Methods A lightweight UAV infrared object detection model, PSI-YOLO, is proposed based on multi-scale feature fusion and channel compression. First, to address the limitations of UAV computational resources and the loss of texture details in infrared images, a multi-scale feature extraction network, PHGNet (
Fig.2), is introduced. This backbone network integrates the HGNetV2 network with channel scaling (
Fig.3) and a partial perceptual spatial attention mechanism (
Fig.4), achieving a lightweight design while enhancing feature extraction accuracy. Second, to handle complex backgrounds and excessive angular changes in infrared images, which cause target image distortion, a Slim-neck is designed to improve information flow through grouped convolutions and channel rearrangement (
Fig.5), combined with cross-stage and partial residual connections (
Fig.6) for feature fusion. Finally, the Inner-Eiou (
Fig.7) loss function is introduced to accelerate model convergence and improve target localization accuracy, thereby strengthening target object detection performance.
Results and Discussions The experiments were conducted using the HIT-UAV dataset (
Fig.8), which is mainly used for personnel and vehicle detection in thermal infrared images of high-altitude UAVs. The feasibility of the improvements in each module is verified by ablation experiments (
Tab.2) and comparison experiments of different lightweight backbone networks (
Tab.3). The results show that PHGNet achieves a better balance between lightweight design and detection accuracy. Next, the performance of different loss functions is evaluated (
Tab.4), and the experimental results show that Inner-EIoU converges faster and with less fluctuation (
Fig.10). In addition, a comparison with the experimental results of different modeling algorithms (
Tab.5) shows that PSI-YOLO outperforms the benchmark model in detection performance (
Fig.11) and reduces the number of parameters, model size, and FLOPs by 35.5%, 25.4%, and 28.0%, respectively. Finally, heat maps (
Fig.12) and detection maps (
Fig.13) are provided, more comprehensively verifying the effectiveness of the improved model in reducing missed and false detection rates.

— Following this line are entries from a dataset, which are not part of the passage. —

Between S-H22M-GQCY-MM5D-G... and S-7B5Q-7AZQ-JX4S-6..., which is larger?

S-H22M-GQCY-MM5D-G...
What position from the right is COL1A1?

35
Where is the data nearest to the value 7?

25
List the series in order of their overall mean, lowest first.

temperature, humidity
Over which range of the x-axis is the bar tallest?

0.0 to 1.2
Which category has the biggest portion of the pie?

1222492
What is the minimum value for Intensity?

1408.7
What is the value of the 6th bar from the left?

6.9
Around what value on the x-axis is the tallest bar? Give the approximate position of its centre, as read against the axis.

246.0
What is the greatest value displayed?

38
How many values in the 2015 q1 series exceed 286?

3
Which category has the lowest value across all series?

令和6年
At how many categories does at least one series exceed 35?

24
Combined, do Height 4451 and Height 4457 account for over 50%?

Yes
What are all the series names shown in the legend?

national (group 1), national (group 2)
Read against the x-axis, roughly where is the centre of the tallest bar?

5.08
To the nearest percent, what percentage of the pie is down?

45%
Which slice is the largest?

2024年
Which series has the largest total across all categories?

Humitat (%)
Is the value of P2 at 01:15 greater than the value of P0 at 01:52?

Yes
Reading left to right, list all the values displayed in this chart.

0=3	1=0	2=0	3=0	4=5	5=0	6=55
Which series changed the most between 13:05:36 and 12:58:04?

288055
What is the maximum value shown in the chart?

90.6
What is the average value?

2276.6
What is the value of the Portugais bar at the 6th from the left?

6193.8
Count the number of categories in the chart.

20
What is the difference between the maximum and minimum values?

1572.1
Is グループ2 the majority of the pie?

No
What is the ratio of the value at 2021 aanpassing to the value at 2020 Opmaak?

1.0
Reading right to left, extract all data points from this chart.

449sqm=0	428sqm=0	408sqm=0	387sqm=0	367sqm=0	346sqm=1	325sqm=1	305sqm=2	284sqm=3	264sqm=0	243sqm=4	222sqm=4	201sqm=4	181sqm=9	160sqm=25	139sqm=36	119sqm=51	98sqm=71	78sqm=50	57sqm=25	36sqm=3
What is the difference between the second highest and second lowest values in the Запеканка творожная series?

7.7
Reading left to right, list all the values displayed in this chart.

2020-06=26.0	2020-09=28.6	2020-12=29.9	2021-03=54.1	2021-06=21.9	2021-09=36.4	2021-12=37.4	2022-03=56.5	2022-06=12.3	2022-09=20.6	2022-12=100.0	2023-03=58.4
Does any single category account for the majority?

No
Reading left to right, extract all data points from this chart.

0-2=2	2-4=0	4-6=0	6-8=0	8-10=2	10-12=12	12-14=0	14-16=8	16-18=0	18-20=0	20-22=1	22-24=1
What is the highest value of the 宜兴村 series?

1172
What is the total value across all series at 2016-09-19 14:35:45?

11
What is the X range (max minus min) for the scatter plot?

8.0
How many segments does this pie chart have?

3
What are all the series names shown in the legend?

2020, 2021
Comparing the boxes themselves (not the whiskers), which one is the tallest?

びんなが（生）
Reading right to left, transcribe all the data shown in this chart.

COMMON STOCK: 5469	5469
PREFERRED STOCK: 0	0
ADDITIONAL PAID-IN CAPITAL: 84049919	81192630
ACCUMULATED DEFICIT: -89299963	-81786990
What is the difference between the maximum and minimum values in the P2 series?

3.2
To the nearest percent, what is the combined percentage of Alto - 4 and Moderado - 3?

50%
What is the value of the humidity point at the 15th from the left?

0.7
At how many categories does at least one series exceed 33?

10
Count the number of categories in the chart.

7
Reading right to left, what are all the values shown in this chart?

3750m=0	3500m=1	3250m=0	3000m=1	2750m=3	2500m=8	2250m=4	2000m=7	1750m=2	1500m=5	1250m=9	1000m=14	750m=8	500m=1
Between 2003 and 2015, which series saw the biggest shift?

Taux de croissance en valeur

Conclusions A lightweight object detection model, PSI-YOLO, is developed to address the challenges of significant feature loss, low recognition accuracy, and high computational cost caused by the lack of texture details and target deformation in UAV infrared images. The model incorporates a lightweight backbone network, PHGNet, to alleviate feature loss resulting from the absence of texture details. To resolve target deformation and stretching issues in infrared images, the Slim-neck module leverages grouped convolutions and cross-stage connections for efficient feature fusion. The loss function is refined to Inner-EIoU. Experimental results validate the effectiveness and superiority of the algorithm for object detection in UAV infrared scenes.